▶ [Supplied passage]
>>>

Introduction to KlustronDB DDL Transaction Processing Principles and Technologies
Introduction to KlustronDB DDL Transaction Processing Principles and Technologies
In relational database systems, users define all types of database objects in the database system through DDL statements, such as database, schema, table, index, view, materialized view, role/user, trigger, stored procedure, and setting the access control permissions for these database objects. It is the same in KlustronDB, and KlustronDB supports all these DDL functions.
Reliably implementing DDL functionality in a distributed database system not only means that DDL statements must be executed atomically, and that if the process is interrupted due to various hardware or software failures or network failures at cluster nodes, no intermediate states or intermediate data should remain — this requirement also applies to standalone databases — but also that the propagation of metadata updates described by each DDL across all nodes in the cluster must be either completely strictly synchronized, or the distributed database system must be able to detect inconsistencies in cluster metadata caused by unsynchronized propagation, avoiding program crashes or failures, and at least informing the client of the error so that the client can re-execute the operation.

<<<

▶ [Data extract]
>>>

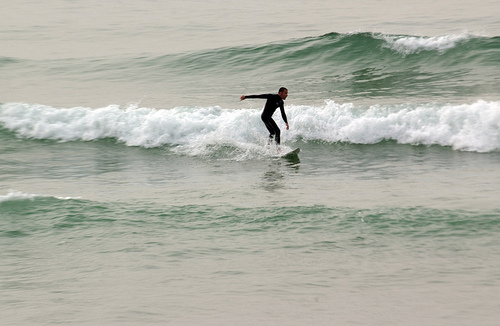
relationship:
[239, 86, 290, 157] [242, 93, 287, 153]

<<<

▶ [Work task A] In the KlustronDB DDL passage, rewrite the stretch from "Reliably implementing DDL" through "re-execute the operation.", renaming "client" to "application".
▶ [Work task B] Continue the introduction to KlustronDB DDL transaction processing from the point where it stops.

▶ [Task response A]
Reliably implementing DDL functionality in a distributed database system not only means that DDL statements must be executed atomically, and that if the process is interrupted due to various hardware or software failures or network failures at cluster nodes, no intermediate states or intermediate data should remain — this requirement also applies to standalone databases — but also that the propagation of metadata updates described by each DDL across all nodes in the cluster must be either completely strictly synchronized, or the distributed database system must be able to detect inconsistencies in cluster metadata caused by unsynchronized propagation, avoiding program crashes or failures, and at least informing the application of the error so that the application can re-execute the operation.

▶ [Task response B]
Introduction to KlustronDB DDL Functionality
In KlustronDB, users can configure and start any number of computing nodes, all of which are peers. Clients can connect to any computing node to execute DDL or DML SQL statements.
The compute nodes of KlustronDB locally store all metadata of user data, including the metadata of each database object supported by KlustronDB (database, schema, table, view, index, sequence, materialized view, column, operator, domain, user, permission, CHECK constraint, stored procedure, trigger, etc.), as well as information about the KlustronDB cluster topology (all compute nodes of the cluster, storage shards and their storage nodes, metadata nodes, detailed information about computer servers).
KlustronDB can ensure that cluster node failures during the execution of DDL statements do not cause inconsistencies in the cluster's data or metadata. At the same time, the eventual consistency achieved by DDL replication in KlustronDB ensures that the local metadata of all computing nodes in the cluster (including newly added computing nodes) is exactly the same, allowing clients to connect to any computing node and correctly execute SQL statements.
This brings great convenience to application software developers and also simplifies the maintenance and management work of DBAs. Achieving this with a distributed database system faces a series of technical challenges. This article introduces how KlustronDB accomplishes it.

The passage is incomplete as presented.